_EXERCISE_. The entries below contain a stretch that opens with the line containing "its smooth neon" and closes with the line containing "The game is"; set down that stretch exactly, both ends included, and nothing else.

(Dataset records)
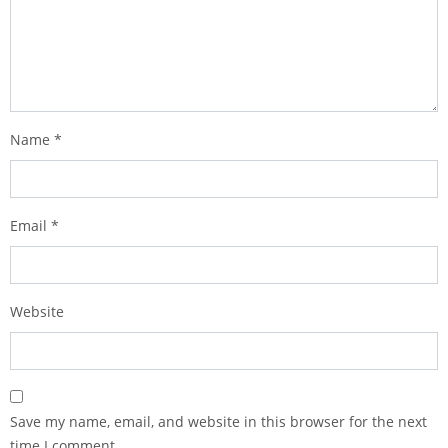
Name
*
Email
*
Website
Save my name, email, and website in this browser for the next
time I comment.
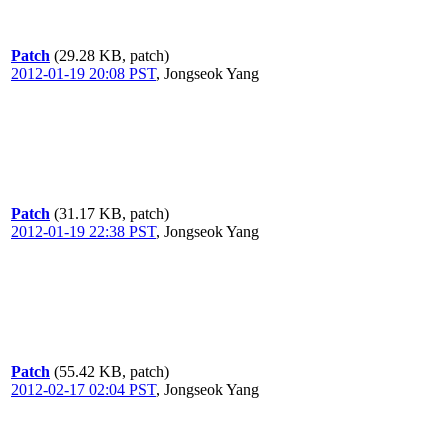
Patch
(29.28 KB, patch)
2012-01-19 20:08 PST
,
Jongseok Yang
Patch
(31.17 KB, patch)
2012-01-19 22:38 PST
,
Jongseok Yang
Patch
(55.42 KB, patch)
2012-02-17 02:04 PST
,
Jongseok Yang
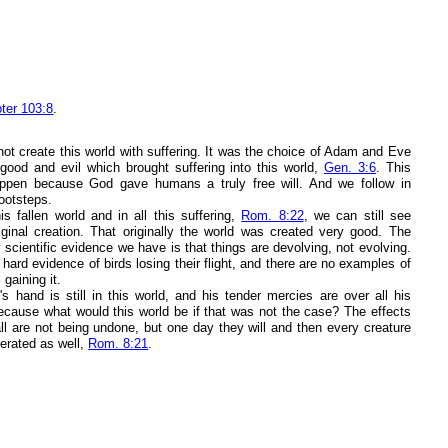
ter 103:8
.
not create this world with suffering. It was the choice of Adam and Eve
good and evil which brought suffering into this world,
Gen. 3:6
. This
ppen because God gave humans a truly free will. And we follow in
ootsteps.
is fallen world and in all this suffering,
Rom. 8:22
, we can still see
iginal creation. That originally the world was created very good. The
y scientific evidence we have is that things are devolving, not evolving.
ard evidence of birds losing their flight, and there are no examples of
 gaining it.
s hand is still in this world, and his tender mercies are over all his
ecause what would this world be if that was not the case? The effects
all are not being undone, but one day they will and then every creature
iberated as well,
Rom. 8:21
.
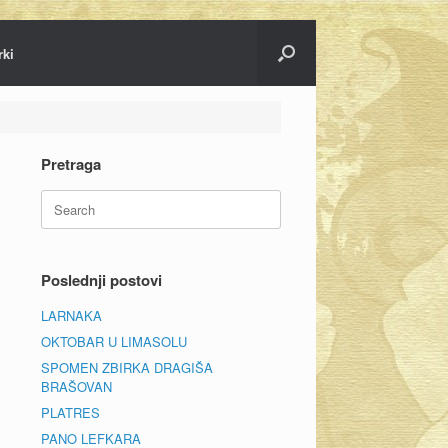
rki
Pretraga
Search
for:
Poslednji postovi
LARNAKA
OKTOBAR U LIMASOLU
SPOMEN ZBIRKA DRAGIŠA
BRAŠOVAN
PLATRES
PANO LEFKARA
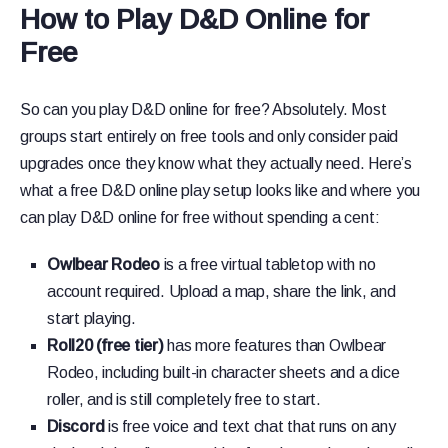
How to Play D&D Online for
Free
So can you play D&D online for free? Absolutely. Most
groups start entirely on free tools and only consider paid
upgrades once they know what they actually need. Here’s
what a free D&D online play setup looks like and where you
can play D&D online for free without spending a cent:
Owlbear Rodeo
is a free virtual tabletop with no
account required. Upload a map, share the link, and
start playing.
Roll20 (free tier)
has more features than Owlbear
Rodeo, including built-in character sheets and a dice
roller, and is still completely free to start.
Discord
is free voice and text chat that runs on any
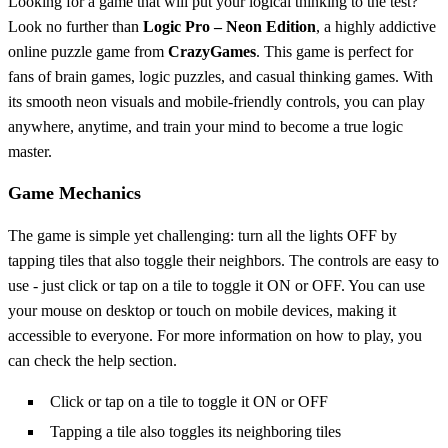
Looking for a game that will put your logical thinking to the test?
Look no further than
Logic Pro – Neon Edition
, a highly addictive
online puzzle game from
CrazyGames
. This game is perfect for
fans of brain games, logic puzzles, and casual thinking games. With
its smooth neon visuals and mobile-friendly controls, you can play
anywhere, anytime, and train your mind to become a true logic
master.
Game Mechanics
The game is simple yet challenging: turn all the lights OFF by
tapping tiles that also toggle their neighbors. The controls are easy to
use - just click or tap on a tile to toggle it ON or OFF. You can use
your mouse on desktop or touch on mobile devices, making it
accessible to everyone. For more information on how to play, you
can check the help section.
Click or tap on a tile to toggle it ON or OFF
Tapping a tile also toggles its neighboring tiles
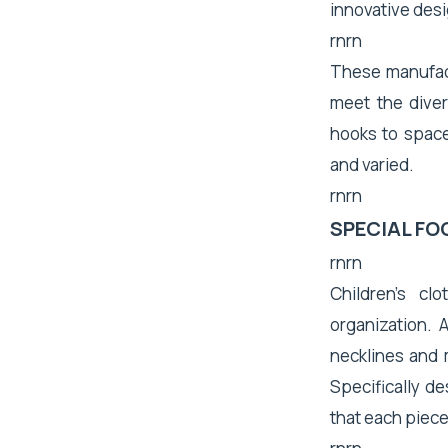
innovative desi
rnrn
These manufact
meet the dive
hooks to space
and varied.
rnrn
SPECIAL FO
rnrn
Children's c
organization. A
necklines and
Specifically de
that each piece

---

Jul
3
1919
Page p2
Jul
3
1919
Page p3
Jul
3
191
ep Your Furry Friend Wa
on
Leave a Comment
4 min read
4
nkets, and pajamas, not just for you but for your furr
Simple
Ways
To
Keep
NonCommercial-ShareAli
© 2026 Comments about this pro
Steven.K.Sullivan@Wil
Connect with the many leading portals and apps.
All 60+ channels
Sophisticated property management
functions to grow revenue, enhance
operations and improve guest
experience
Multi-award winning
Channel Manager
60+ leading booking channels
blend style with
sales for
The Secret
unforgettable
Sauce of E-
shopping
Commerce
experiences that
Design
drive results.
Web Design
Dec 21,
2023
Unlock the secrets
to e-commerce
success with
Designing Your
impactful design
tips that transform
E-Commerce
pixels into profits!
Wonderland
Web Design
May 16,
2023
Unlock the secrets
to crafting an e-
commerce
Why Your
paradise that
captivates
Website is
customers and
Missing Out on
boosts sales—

--

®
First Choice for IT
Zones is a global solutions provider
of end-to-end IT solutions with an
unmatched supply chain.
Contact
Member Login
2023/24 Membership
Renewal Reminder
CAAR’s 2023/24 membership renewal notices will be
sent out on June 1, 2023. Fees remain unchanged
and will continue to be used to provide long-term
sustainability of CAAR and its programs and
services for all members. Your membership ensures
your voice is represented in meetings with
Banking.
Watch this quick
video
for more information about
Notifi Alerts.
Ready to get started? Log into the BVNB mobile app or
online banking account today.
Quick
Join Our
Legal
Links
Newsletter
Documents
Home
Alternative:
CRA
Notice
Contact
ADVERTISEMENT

_RESPONSE AREA_.
its smooth neon visuals and mobile-friendly controls, you can play
anywhere, anytime, and train your mind to become a true logic
master.
Game Mechanics
The game is simple yet challenging: turn all the lights OFF by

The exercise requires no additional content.